Lol, "slippery slope." That ain't the get-out-of-jail-free card that you think it is.
Slippery slope is a fallacy when you assert that a change will lead to a completely unrelated change. Reducing the tax on gasoline will lead to more teenagers smoking dope, for example. There is no connection between the two, so one won't lead to the other.
It is also a fallacy when it ignores the principles at play. Take, for example, an assertion that someday the NRA will be fighting to allow kids to carry concealed guns in school. The thinking is that concealed carry for adults everywhere leads to concealed carry for children anywhere. But the principle in play is that mature, reasonable adults should have the ability to defend themselves with the best tool for the job. Children are not adults, they are not mature, so the NRA doesn't want them carrying concealed weapons.
Slippery slope does not apply when you are pointing out the logical extension of the principles at play. Let's say that a group organizes tomorrow with the name of Mothers Against Fast Cars. This group believes that speed kills, and the speed limit should be lowered to save lives. And the women in this organization keep saying those dreaded words: "If it saves just one life, it will be worth it."
It is no fallacy to point out that if they keep getting their way, highway speed will eventually be reduced to thirty miles per hour. Their campaign has no limiting principle, and they think that they have an overriding moral duty to prevent traffic fatalities. So they'll keep pushing to lower speed limits until traffic is unlivable and people fight back.
So. The principle of the LGBTQUIAA2+ movement is that people should have sex with whoever they lust after. Yes, I know we call it "sexual attraction" these days, but I also believe that Mark Twain once said "never use a five dollar word when a twenty-five cent one will do." If you lust after women, you should have sex with women. If you lust after men, you should have sex with men.
What are the limiting principles at play here? Well, there is a general consensus that pedophilia and incest are icky, but that principle is in tension with other principles like "traditional morality shouldn't restrict what people do in the bedroom" or "children have wisdom that we lack."
That last principle, by the way, is why adults say with a straight face that parents shouldn't contradict their eleven-year-olds when the kids come out as queer. It's why grown-ass adults take children like Greta Thunberg or David Hogg seriously.

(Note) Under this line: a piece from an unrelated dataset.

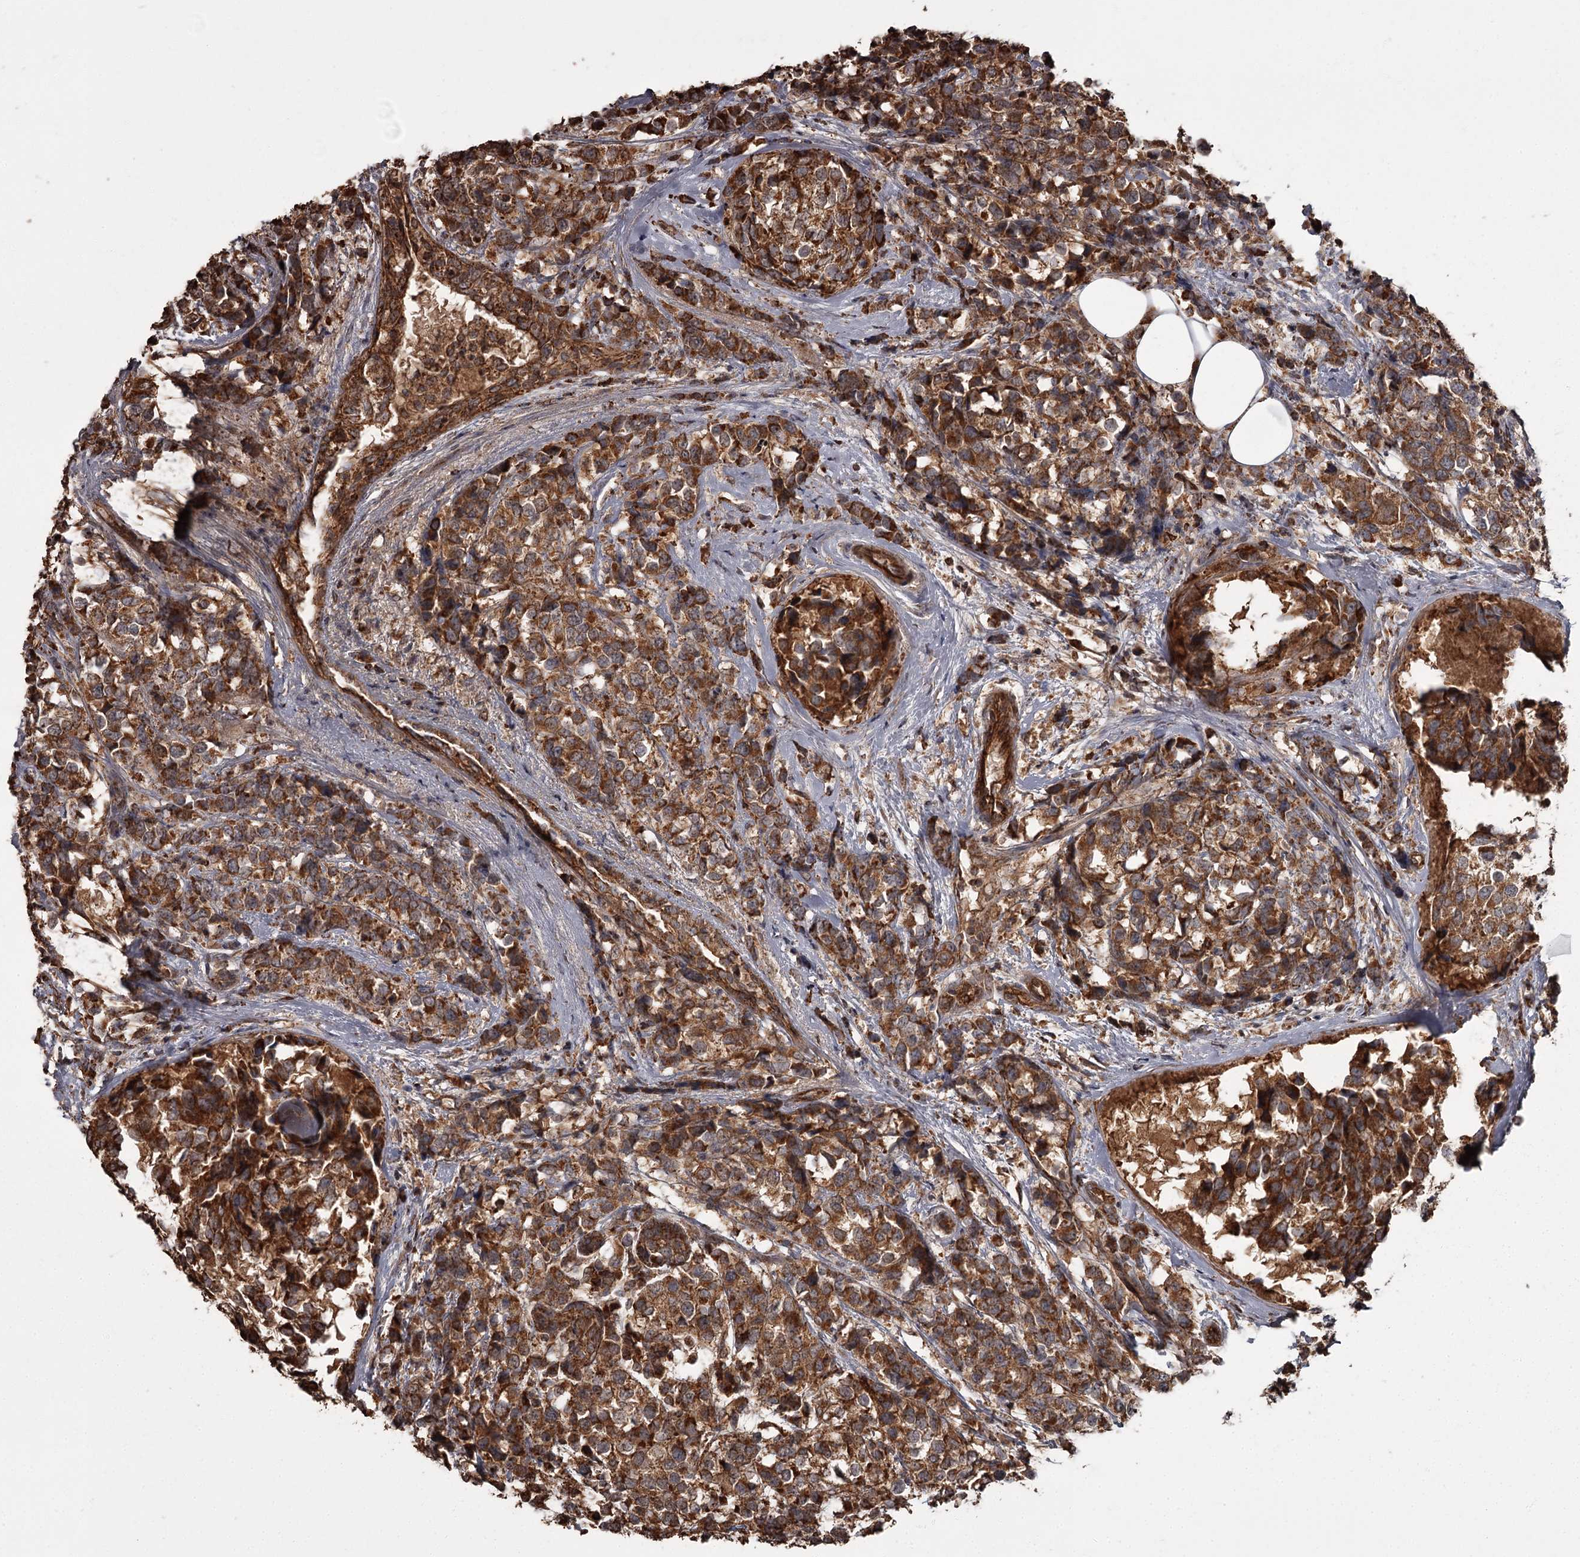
{"staining": {"intensity": "strong", "quantity": ">75%", "location": "cytoplasmic/membranous"}, "tissue": "breast cancer", "cell_type": "Tumor cells", "image_type": "cancer", "snomed": [{"axis": "morphology", "description": "Lobular carcinoma"}, {"axis": "topography", "description": "Breast"}], "caption": "An immunohistochemistry (IHC) image of tumor tissue is shown. Protein staining in brown highlights strong cytoplasmic/membranous positivity in breast lobular carcinoma within tumor cells.", "gene": "THAP9", "patient": {"sex": "female", "age": 59}}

And this goes straight back to thinkers like Michel Foucault and Alfred Kinsley. Kinsley kicked off the sexual revolution with his studies, and he wouldn't shut up about how "children are sexual beings". And Michel Foucault... well without postmodernism, there wouldn't be queerness or a LGBTQ identity movement. Michel Foucault explicitly said that he wanted postmodernism to expand the potentialities of being, and it's not hard to see why. He was always pushing against the bounds of what was socially acceptable. He wanted to be an academic when his father wanted him to be a lawyer. He was a homosexual in a society that found homosexuality to be distasteful. He was a sadist in a society that frowned on sadism. He was a pedophile in a society that strung up pedophiles from lampposts. So when Foucault said he wanted to expand the potentialities of being, he wanted to expand the potential for people to be like him.